▶ _Exercise objective_:
In your answer, copy every entry that follows exactly.

START Given records

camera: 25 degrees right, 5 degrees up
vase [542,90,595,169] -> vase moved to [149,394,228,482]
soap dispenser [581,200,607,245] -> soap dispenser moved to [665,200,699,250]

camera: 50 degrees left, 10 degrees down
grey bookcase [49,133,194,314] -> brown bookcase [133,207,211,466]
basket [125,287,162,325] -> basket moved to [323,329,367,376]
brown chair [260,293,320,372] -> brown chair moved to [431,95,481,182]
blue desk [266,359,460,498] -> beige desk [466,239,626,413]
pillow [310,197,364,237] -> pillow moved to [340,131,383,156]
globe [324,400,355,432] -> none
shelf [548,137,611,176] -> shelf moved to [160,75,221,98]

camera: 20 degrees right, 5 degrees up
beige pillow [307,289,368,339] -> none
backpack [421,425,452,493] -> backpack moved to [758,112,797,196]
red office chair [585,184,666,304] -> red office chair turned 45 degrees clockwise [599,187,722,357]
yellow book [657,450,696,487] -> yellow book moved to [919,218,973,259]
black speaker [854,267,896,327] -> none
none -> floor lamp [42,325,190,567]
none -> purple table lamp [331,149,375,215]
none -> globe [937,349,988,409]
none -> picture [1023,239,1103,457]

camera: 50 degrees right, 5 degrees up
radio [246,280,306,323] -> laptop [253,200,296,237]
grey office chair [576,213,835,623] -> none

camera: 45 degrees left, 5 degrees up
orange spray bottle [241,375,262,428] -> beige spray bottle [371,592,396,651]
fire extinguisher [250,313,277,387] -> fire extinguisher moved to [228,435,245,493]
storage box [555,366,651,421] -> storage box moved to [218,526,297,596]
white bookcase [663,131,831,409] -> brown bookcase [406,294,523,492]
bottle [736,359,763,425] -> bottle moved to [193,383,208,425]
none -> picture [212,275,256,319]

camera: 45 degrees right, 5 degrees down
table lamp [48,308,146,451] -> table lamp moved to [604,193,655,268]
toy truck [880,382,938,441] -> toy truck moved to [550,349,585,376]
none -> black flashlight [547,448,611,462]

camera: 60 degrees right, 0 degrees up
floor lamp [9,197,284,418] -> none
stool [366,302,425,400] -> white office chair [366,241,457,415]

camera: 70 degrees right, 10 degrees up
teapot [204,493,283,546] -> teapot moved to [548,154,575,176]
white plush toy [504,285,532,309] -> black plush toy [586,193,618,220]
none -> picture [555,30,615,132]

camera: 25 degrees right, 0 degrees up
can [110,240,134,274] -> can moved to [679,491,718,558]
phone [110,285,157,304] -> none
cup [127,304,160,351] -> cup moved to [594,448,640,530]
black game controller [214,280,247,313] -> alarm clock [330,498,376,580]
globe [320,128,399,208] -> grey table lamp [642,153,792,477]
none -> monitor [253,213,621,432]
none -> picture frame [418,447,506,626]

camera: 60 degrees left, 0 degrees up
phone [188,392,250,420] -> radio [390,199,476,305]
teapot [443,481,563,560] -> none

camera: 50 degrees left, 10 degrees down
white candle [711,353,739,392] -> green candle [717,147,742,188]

END Given records

▶ _Task response_:
camera: 25 degrees right, 5 degrees up
vase [542,90,595,169] -> vase moved to [149,394,228,482]
soap dispenser [581,200,607,245] -> soap dispenser moved to [665,200,699,250]

camera: 50 degrees left, 10 degrees down
grey bookcase [49,133,194,314] -> brown bookcase [133,207,211,466]
basket [125,287,162,325] -> basket moved to [323,329,367,376]
brown chair [260,293,320,372] -> brown chair moved to [431,95,481,182]
blue desk [266,359,460,498] -> beige desk [466,239,626,413]
pillow [310,197,364,237] -> pillow moved to [340,131,383,156]
globe [324,400,355,432] -> none
shelf [548,137,611,176] -> shelf moved to [160,75,221,98]

camera: 20 degrees right, 5 degrees up
beige pillow [307,289,368,339] -> none
backpack [421,425,452,493] -> backpack moved to [758,112,797,196]
red office chair [585,184,666,304] -> red office chair turned 45 degrees clockwise [599,187,722,357]
yellow book [657,450,696,487] -> yellow book moved to [919,218,973,259]
black speaker [854,267,896,327] -> none
none -> floor lamp [42,325,190,567]
none -> purple table lamp [331,149,375,215]
none -> globe [937,349,988,409]
none -> picture [1023,239,1103,457]

camera: 50 degrees right, 5 degrees up
radio [246,280,306,323] -> laptop [253,200,296,237]
grey office chair [576,213,835,623] -> none

camera: 45 degrees left, 5 degrees up
orange spray bottle [241,375,262,428] -> beige spray bottle [371,592,396,651]
fire extinguisher [250,313,277,387] -> fire extinguisher moved to [228,435,245,493]
storage box [555,366,651,421] -> storage box moved to [218,526,297,596]
white bookcase [663,131,831,409] -> brown bookcase [406,294,523,492]
bottle [736,359,763,425] -> bottle moved to [193,383,208,425]
none -> picture [212,275,256,319]

camera: 45 degrees right, 5 degrees down
table lamp [48,308,146,451] -> table lamp moved to [604,193,655,268]
toy truck [880,382,938,441] -> toy truck moved to [550,349,585,376]
none -> black flashlight [547,448,611,462]

camera: 60 degrees right, 0 degrees up
floor lamp [9,197,284,418] -> none
stool [366,302,425,400] -> white office chair [366,241,457,415]

camera: 70 degrees right, 10 degrees up
teapot [204,493,283,546] -> teapot moved to [548,154,575,176]
white plush toy [504,285,532,309] -> black plush toy [586,193,618,220]
none -> picture [555,30,615,132]

camera: 25 degrees right, 0 degrees up
can [110,240,134,274] -> can moved to [679,491,718,558]
phone [110,285,157,304] -> none
cup [127,304,160,351] -> cup moved to [594,448,640,530]
black game controller [214,280,247,313] -> alarm clock [330,498,376,580]
globe [320,128,399,208] -> grey table lamp [642,153,792,477]
none -> monitor [253,213,621,432]
none -> picture frame [418,447,506,626]

camera: 60 degrees left, 0 degrees up
phone [188,392,250,420] -> radio [390,199,476,305]
teapot [443,481,563,560] -> none

camera: 50 degrees left, 10 degrees down
white candle [711,353,739,392] -> green candle [717,147,742,188]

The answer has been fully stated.